Hindermann studied Romance languages and literature and comparative literature at the Universities of Basel and Zurich, earning his doctorate in 1955. He worked as a cultural journalist for the National-Zeitung and as an editor for Atlantis publishing house from 1947. In 1950, he served as a lecturer in German language and literature at Oxford. From 1955, he worked as a high school teacher, and from 1966 to 1969 as professor of Italian and French at the University of Erlangen-Nuremberg.

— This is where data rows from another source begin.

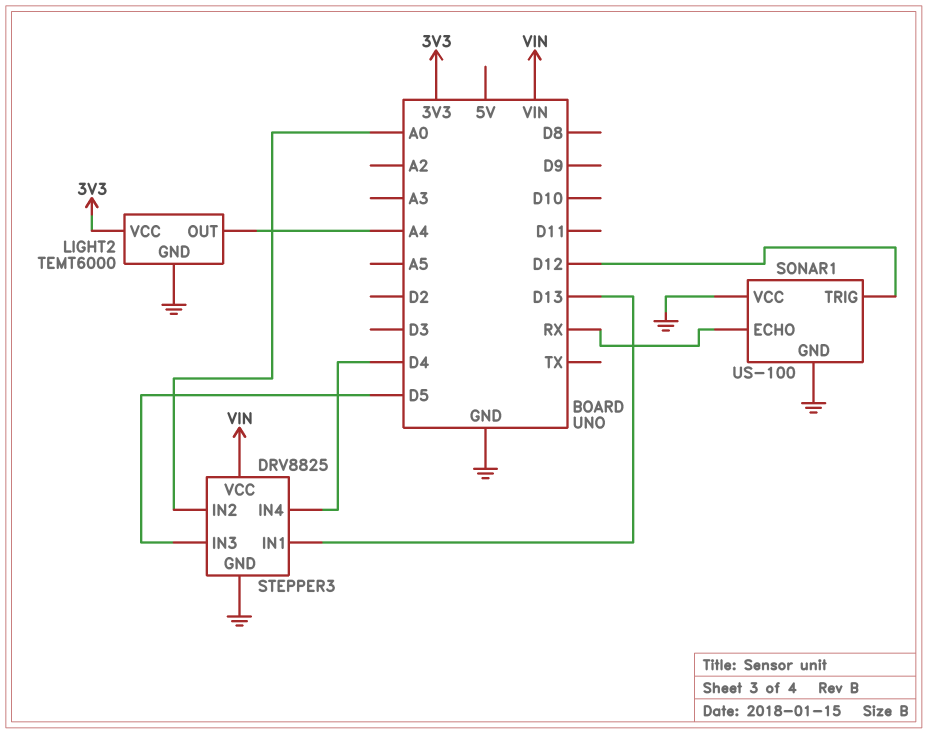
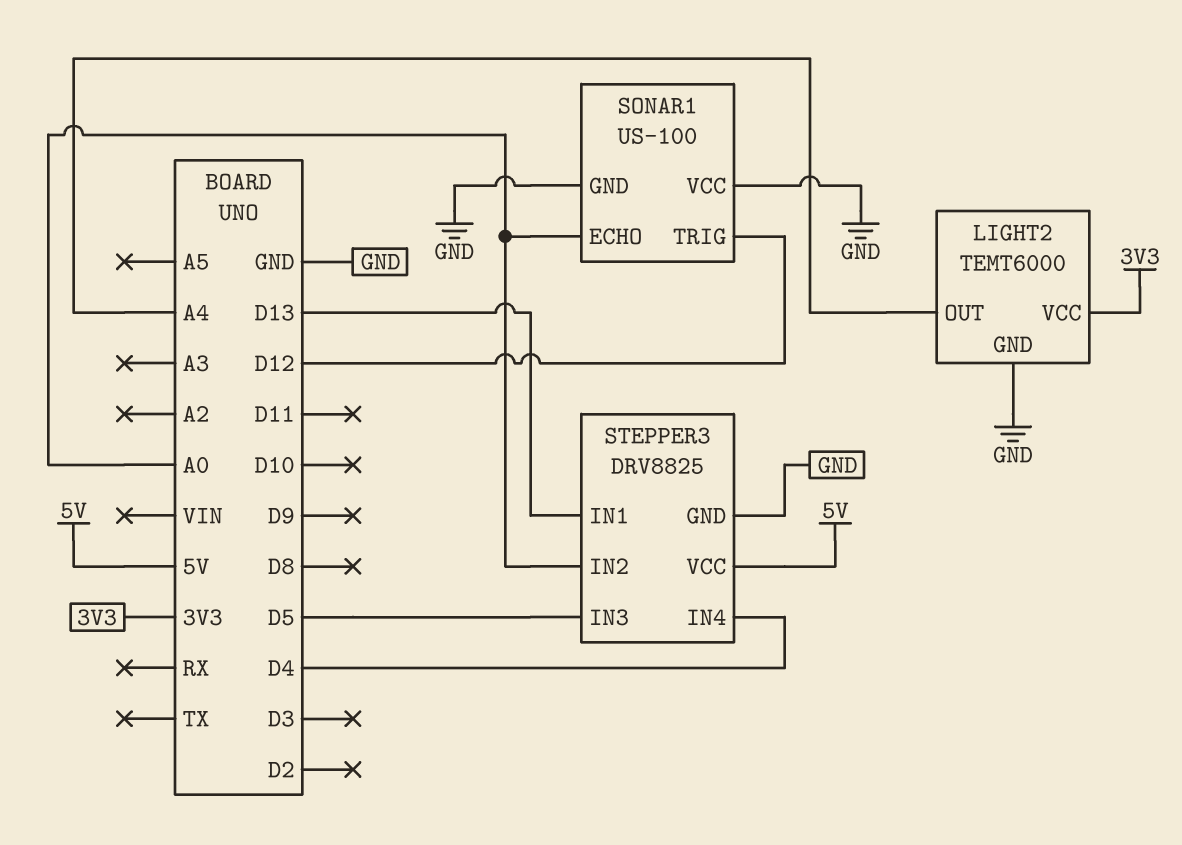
SONAR1 pin ECHO: RX -> A0
STEPPER3 pin VCC: VIN -> 5V

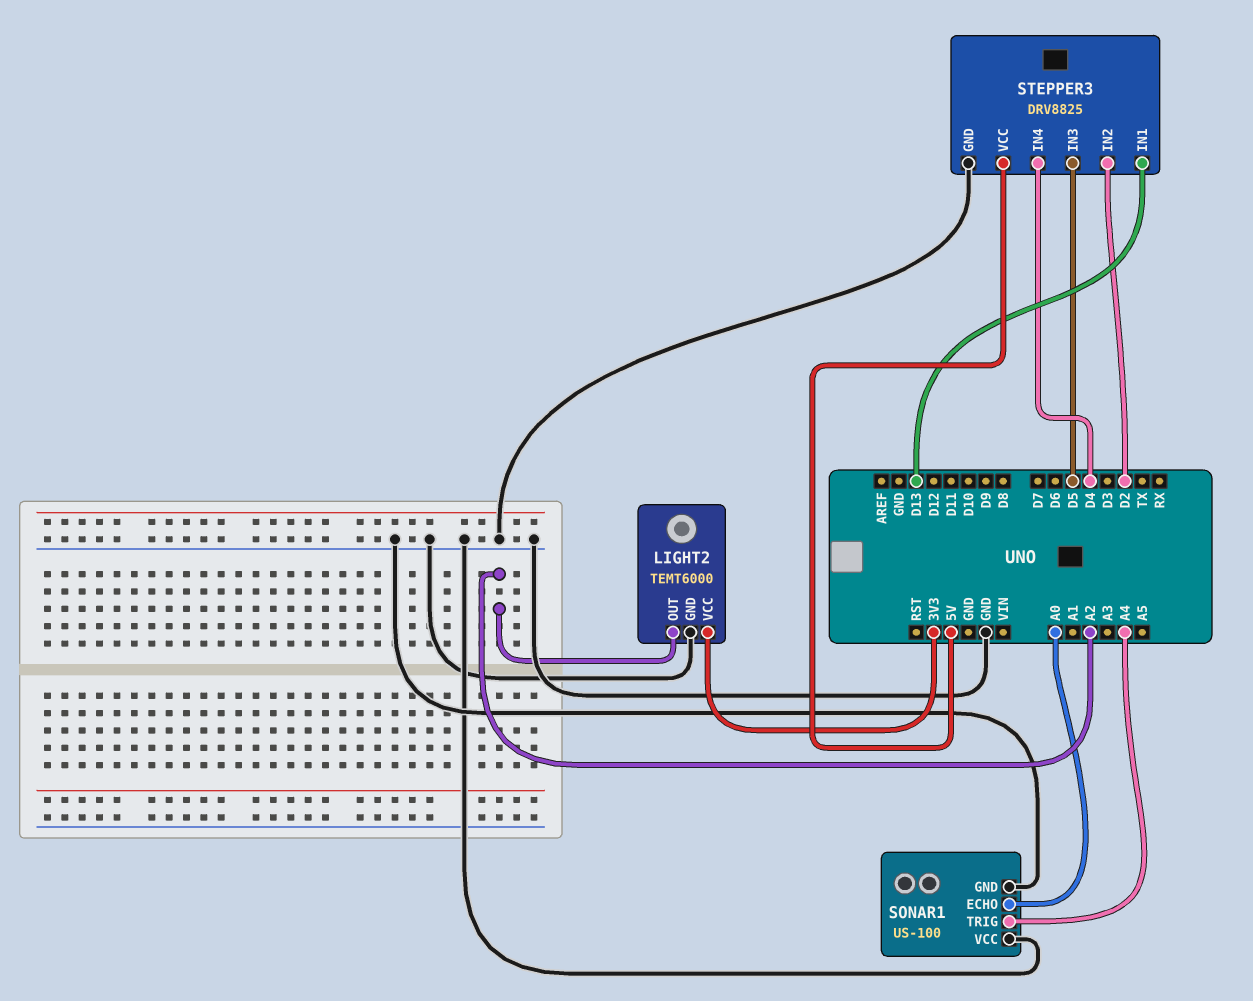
LIGHT2 pin OUT: A4 -> A2
SONAR1 pin TRIG: D12 -> A4
STEPPER3 pin IN2: A0 -> D2

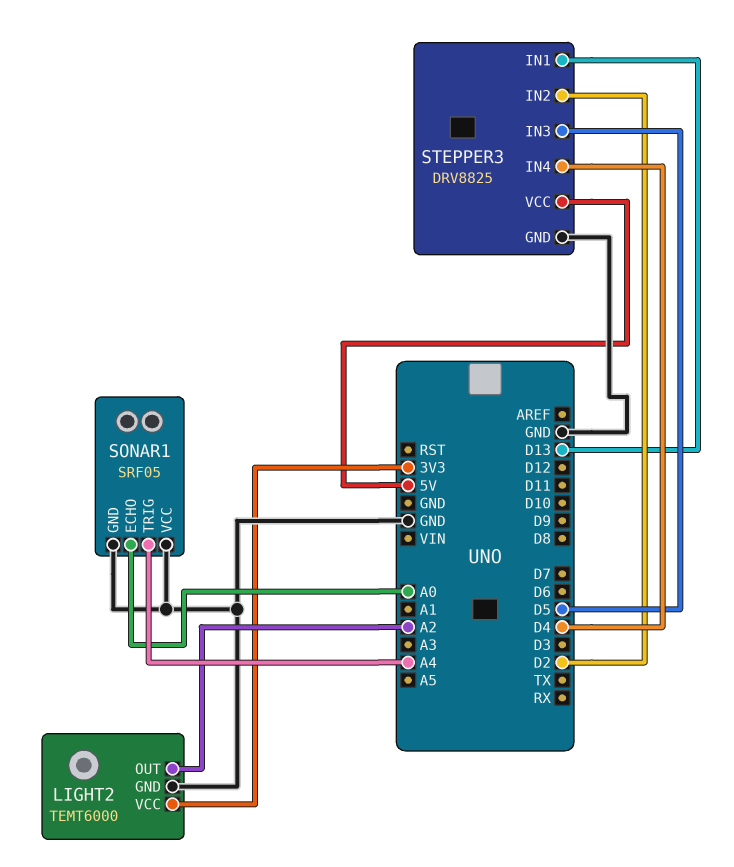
SONAR1: US-100 -> SRF05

== Career at Manesse Verlag ==
From 1971 to 1986, Hindermann directed Manesse Verlag in Zurich. During his tenure, he published numerous translated works from French and Italian in the Manesse Bibliothek der Weltliteratur collection, contributing significantly to the dissemination of Romance literature in the German-speaking world.

== Literary work ==
Hindermann was a prolific translator, rendering works by Emilio Cecchi, Luigi Pirandello, Anna Felder, Elio Vittorini, Albert Camus, Gérard de Nerval, and Jules Supervielle into German. He also wrote poetry in both German and Italian. His own poetic works include Quanto silenzio (1992) and Girandola di farfalle (2006).

== Death ==
Hindermann died on 31 January 2012 in Aarau, Switzerland.